When considering advanced protection, review of your particular situation is even more important. Consider the following measures:
Owning assets in entities: If you own commercial real estate, it is almost always a good idea to own each property in a separate entity. Certainly, don’t title the property in your own name – absent some special estate planning or similar need. Set up properly, these entities should limit most liabilities generated at that property to just your equity in the property. You don’t want a problem at one property to “infect” your other assets.
Contract practices: Every business presents certain risks. But you can reduce those risks and help protect your assets by engaging in certain precautions. In addition to obtaining the right insurance, consider obtaining indemnification obligations from opposing parties and making sure they are adequately insured. You may even want the other side to add you to its insurance policy or provide a bond that guarantees a third party will step in and perform if the other side doesn’t. You may also be able to limit your liability in the contract by having the other party waive certain rights against you or even cap your total liability regardless of how you perform.
D&O protection: If you serve as a director or officer of a company, particularly a publicly traded company, you face considerable risk. Shareholders often sue directors and officers when things go bad with a company. Even if you have done nothing wrong, you can run up an enormous legal bill defending yourself. Make sure your company provides you with coverage under a directors and officers liability policy, get a copy of the policy and confirm that the insurance premium is paid.
There is plenty more depending on how much protection you need and how far you are willing to go. The universe of asset protection includes exotic devices like off-shore trusts. These trusts attempt to put your assets beyond the reach of creditors by placing your assets with a trustee in another country with laws that won’t recognize a judgment issued by a U.S court. If the creditor goes to the trouble of suing you in that foreign country, the trustees – to whom you have transferred assets – will move your assets to another country. The whole scenario is designed to frustrate and wear down your creditors so they abandon their claims or settle cheaply. But these trusts are expensive, elaborate and sometimes unsuccessful. Expert guidance is key.
There are also common sense measures that one should never overlook, like watching what you sign. One prominent developer had a habit of guarantying the loans of his proteges. When a severe recession hit, those guarantees came back to haunt him and wiped out much of his fortune.
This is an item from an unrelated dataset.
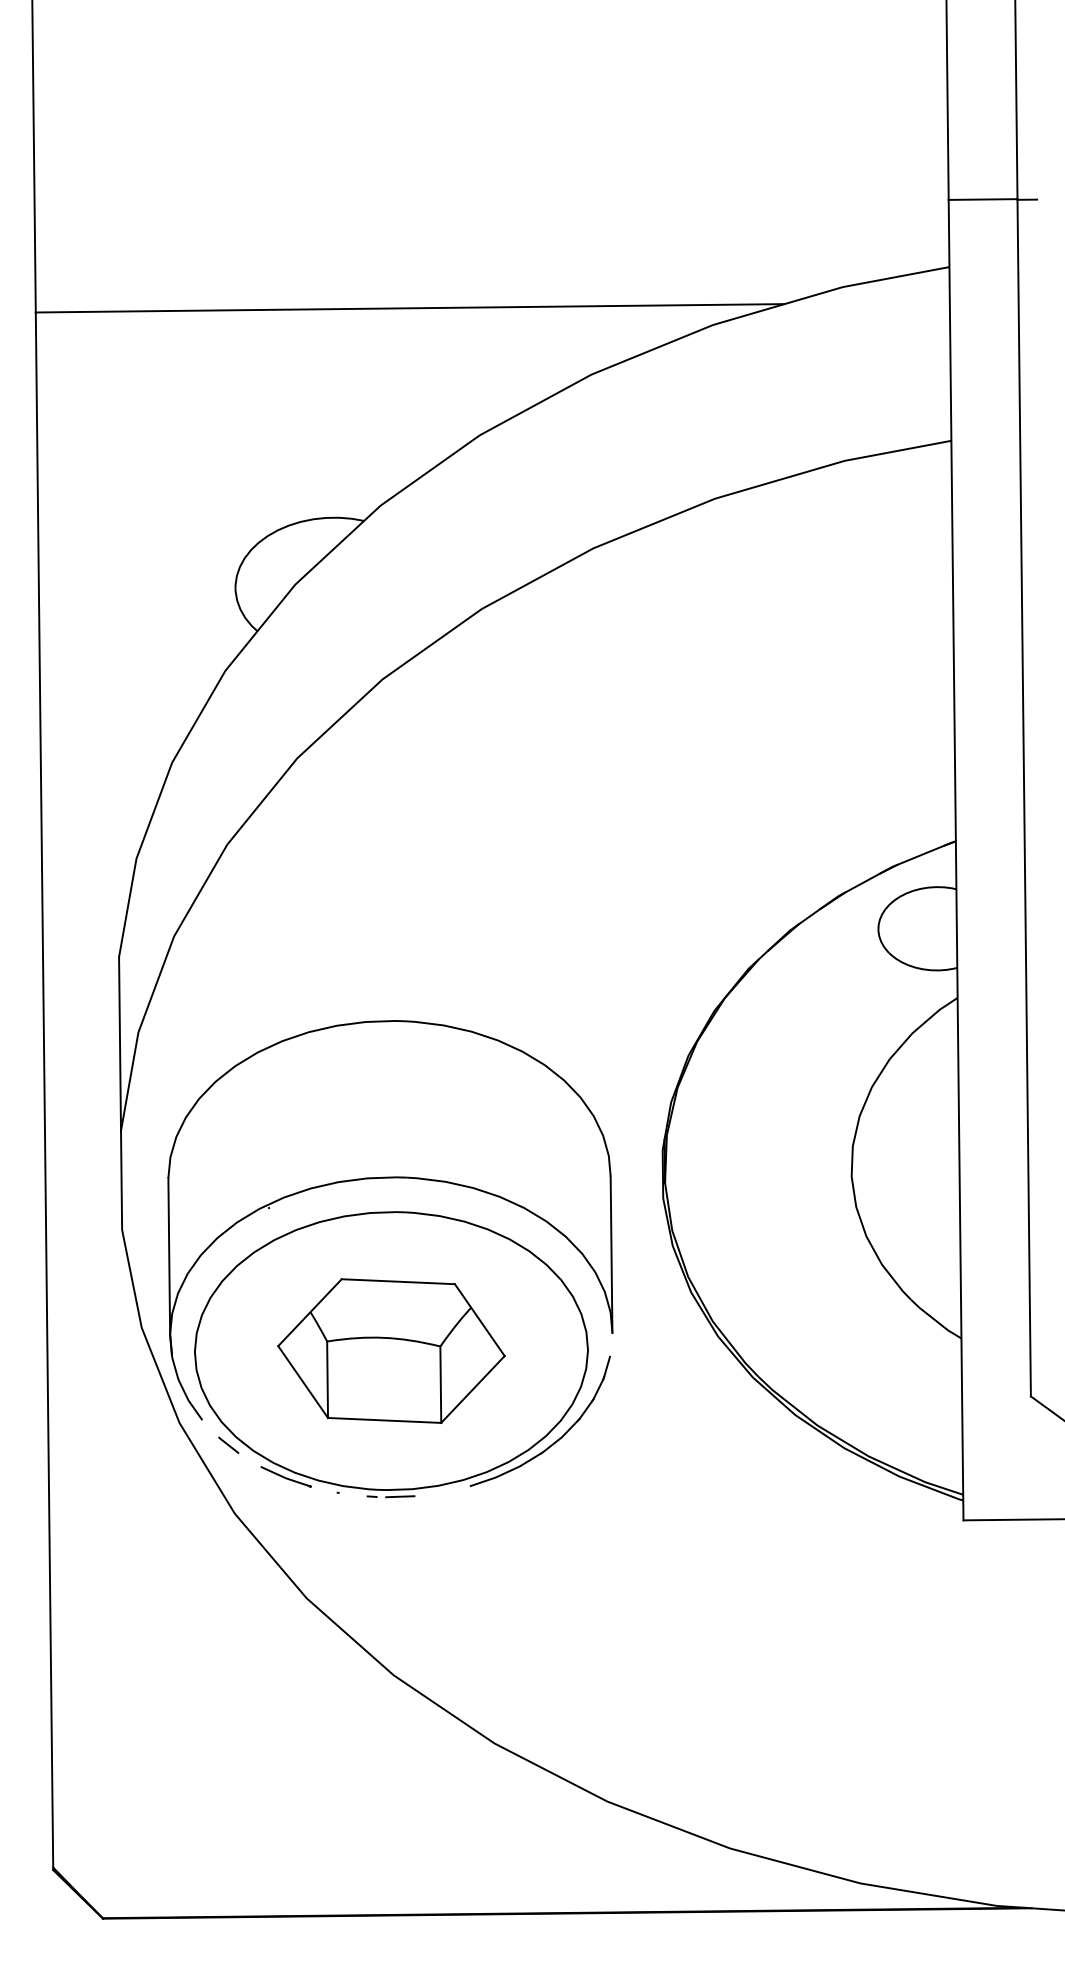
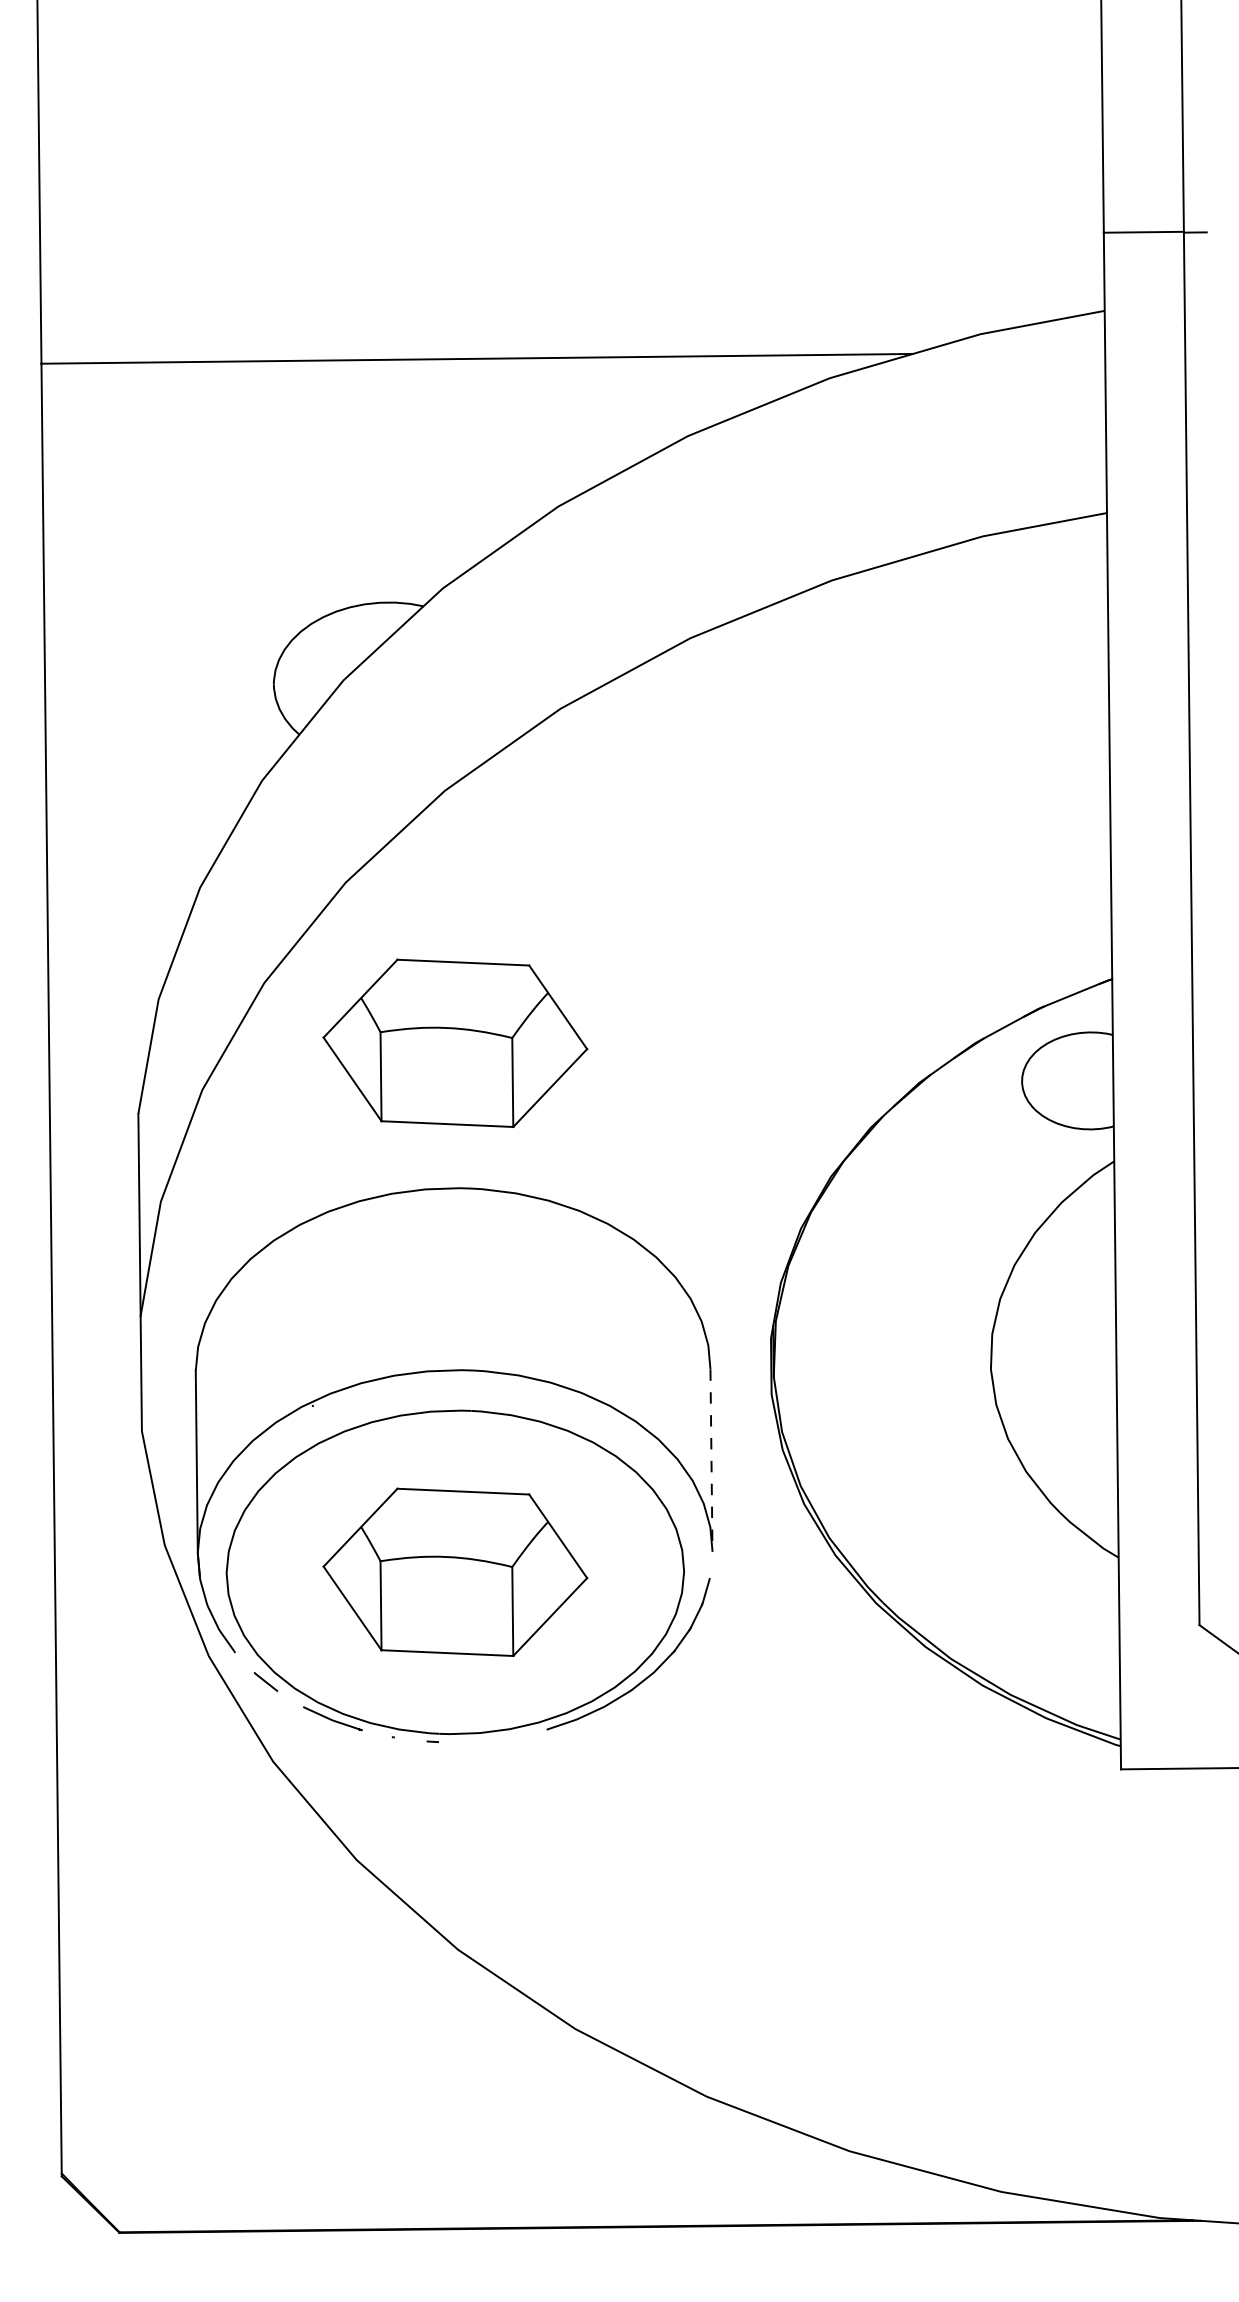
part: (391, 896) -> (455, 1043), added
line: (611, 1254) -> (711, 1460), solid -> dashed
line: (400, 1496) -> (465, 1741), removed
Remember that good asset protection is customized to fit your particular circumstances. What works for one person won’t necessarily work for another. $250,000 in auto insurance may be enough for some, but it surely wasn’t enough for Hulk Hogan. If you want to protect your assets, consult with the right experts, develop sound strategies and then implement your plan.
Jack Garson is the founder and a principal of the law firm Garson Law LLC in Bethesda, MD, and is also the author of “How to Build a Business and Sell It for Millions.”